REQUESTS:
1/ Rewrite the passage of the pond balls thread between "One other characteristic" and "for golf balls.", inclusive, and switch "initial velocity" to "launch speed" wherever it appears.
2/ In the pond balls thread, how much distance does Taylor Made's research say golf balls can lose for every six months they sit on the shelf in ordinary packaging?
** start SELECTED TEXT **
# Pond Balls



## 65nlovenit (Dec 8, 2006)

I recently posted an article about guys fishing for balls in the ponds. I was very interested in what if anything happens to a ball sitting in a pond for a week or so, would it become water logged, lose performance or we're we being fed a line by the guys retrieving them. Well here's some info you might find interesting:

Taylor Made Demands That Orlimar Cease and Desist Infringement of Moisture Block Patent; Unique Air Tight Golf Ball Sleeve Protects against Loss of Distance
Taylor Made's(R) exclusive sleeve design keeps the company's new InerGel golf balls factory-fresh by blocking atmospheric moisture that can diminish performance.

"Taylor Made has spent more than 10 years and millions of dollars developing a superior golf ball and ball packaging technology," said Erb. "We are pleased to see the concept validated by another company, but will certainly not stand idly by while our competitors trample on our intellectual property rights. We believe our patent is very clear in covering golf ball packaging that acts as a moisture barrier. The design is a breakthrough because our research shows that golf balls can lose up to six yards for every six months they sit on the shelf in ordinary packaging, due to moisture absorption from normal humidity in the air. Other golf ball manufacturers have claimed to have recognized the problem, but have failed to invent a solution to it."

__________________________

Golf ball manufacturers have recently introduced a new type of two-piece golf ball for use by tour players. The new golf balls provide a softer feeling to the ball when struck with a club. Manufacturers have achieved this characteristic by lowering the core compression and softening the cover of the golf ball. Golf ball manufacturers have also recently developed a three-layer golf ball having an intermediate mantle between the core and the cover. The three-layer golf ball provides a softer feel to the golf ball while also providing maximum distance and durability. 

Unfortunately, multi-piece golf balls typically absorb moisture when they are subjected to prolonged storage under ambient conditions of temperature and humidity. A short period of moisture absorption can cause significant changes in the performance characteristics of the ball. Such moisture absorption may affect the weight of the ball, as well as the physical and mechanical characteristics of the various materials that make up the different pieces of the golf ball structure, including the cover, the core and the mantle.

One other characteristic that is affected by moisture absorption is the initial velocity of the golf ball. United States Golf Association (USGA) rules govern the allowable ranges of initial velocity values for golf balls.
** end SELECTED TEXT **
** start INFORMATION PROVIDED **
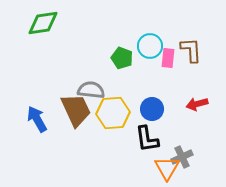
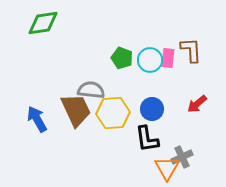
cyan circle: moved 14 px down
red arrow: rotated 25 degrees counterclockwise
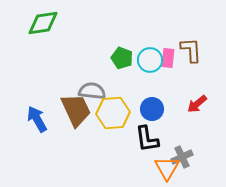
gray semicircle: moved 1 px right, 1 px down
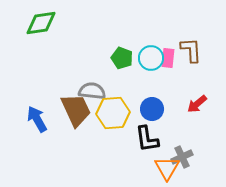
green diamond: moved 2 px left
cyan circle: moved 1 px right, 2 px up
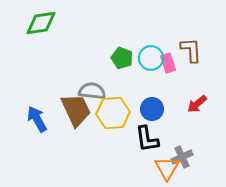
pink rectangle: moved 5 px down; rotated 24 degrees counterclockwise
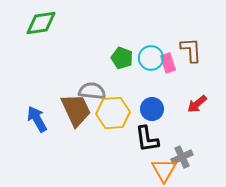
orange triangle: moved 3 px left, 2 px down
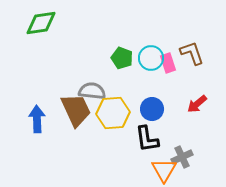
brown L-shape: moved 1 px right, 3 px down; rotated 16 degrees counterclockwise
blue arrow: rotated 28 degrees clockwise
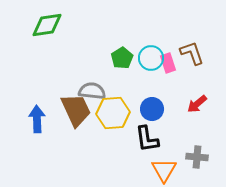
green diamond: moved 6 px right, 2 px down
green pentagon: rotated 20 degrees clockwise
gray cross: moved 15 px right; rotated 30 degrees clockwise
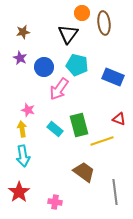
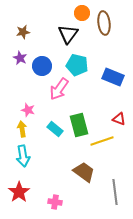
blue circle: moved 2 px left, 1 px up
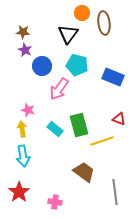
brown star: rotated 16 degrees clockwise
purple star: moved 5 px right, 8 px up
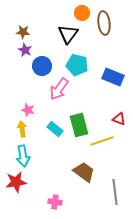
red star: moved 3 px left, 10 px up; rotated 25 degrees clockwise
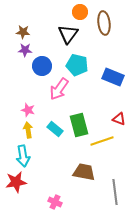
orange circle: moved 2 px left, 1 px up
purple star: rotated 24 degrees counterclockwise
yellow arrow: moved 6 px right, 1 px down
brown trapezoid: rotated 25 degrees counterclockwise
pink cross: rotated 16 degrees clockwise
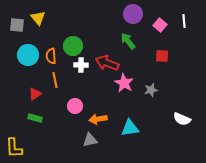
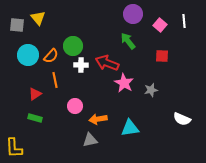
orange semicircle: rotated 133 degrees counterclockwise
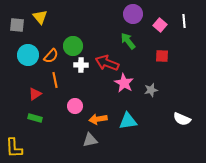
yellow triangle: moved 2 px right, 1 px up
cyan triangle: moved 2 px left, 7 px up
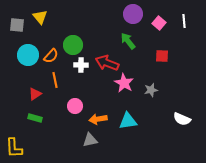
pink square: moved 1 px left, 2 px up
green circle: moved 1 px up
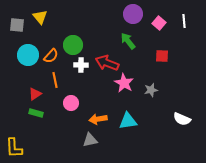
pink circle: moved 4 px left, 3 px up
green rectangle: moved 1 px right, 5 px up
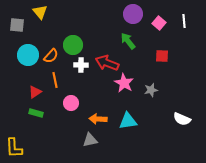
yellow triangle: moved 5 px up
red triangle: moved 2 px up
orange arrow: rotated 12 degrees clockwise
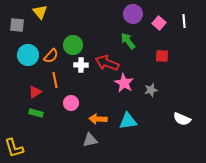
yellow L-shape: rotated 15 degrees counterclockwise
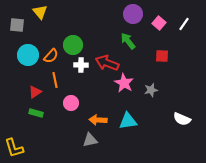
white line: moved 3 px down; rotated 40 degrees clockwise
orange arrow: moved 1 px down
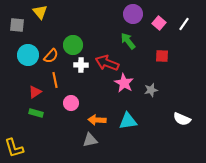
orange arrow: moved 1 px left
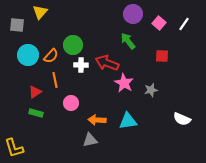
yellow triangle: rotated 21 degrees clockwise
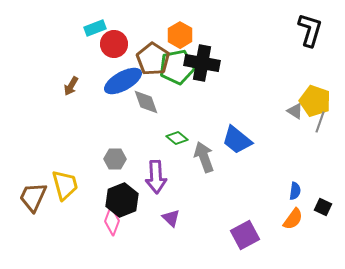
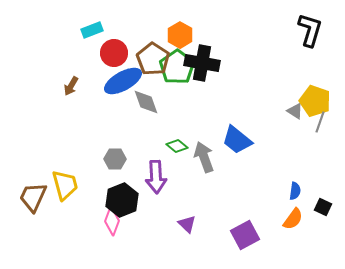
cyan rectangle: moved 3 px left, 2 px down
red circle: moved 9 px down
green pentagon: rotated 24 degrees counterclockwise
green diamond: moved 8 px down
purple triangle: moved 16 px right, 6 px down
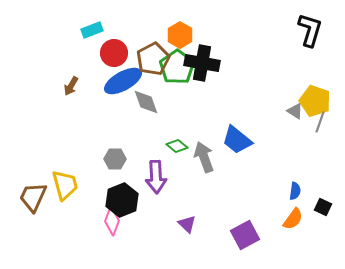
brown pentagon: rotated 12 degrees clockwise
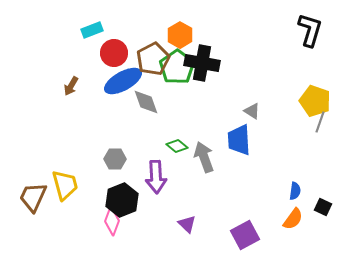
gray triangle: moved 43 px left
blue trapezoid: moved 2 px right; rotated 48 degrees clockwise
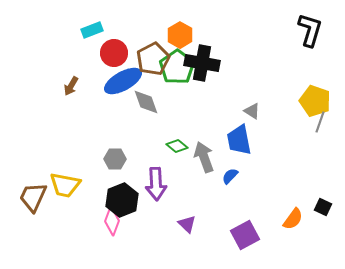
blue trapezoid: rotated 8 degrees counterclockwise
purple arrow: moved 7 px down
yellow trapezoid: rotated 116 degrees clockwise
blue semicircle: moved 65 px left, 15 px up; rotated 144 degrees counterclockwise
** end INFORMATION PROVIDED **
LIST OF SOLUTIONS:
1/
One other characteristic that is affected by moisture absorption is the launch speed of the golf ball. United States Golf Association (USGA) rules govern the allowable ranges of launch speed values for golf balls.

2/ Up to six yards.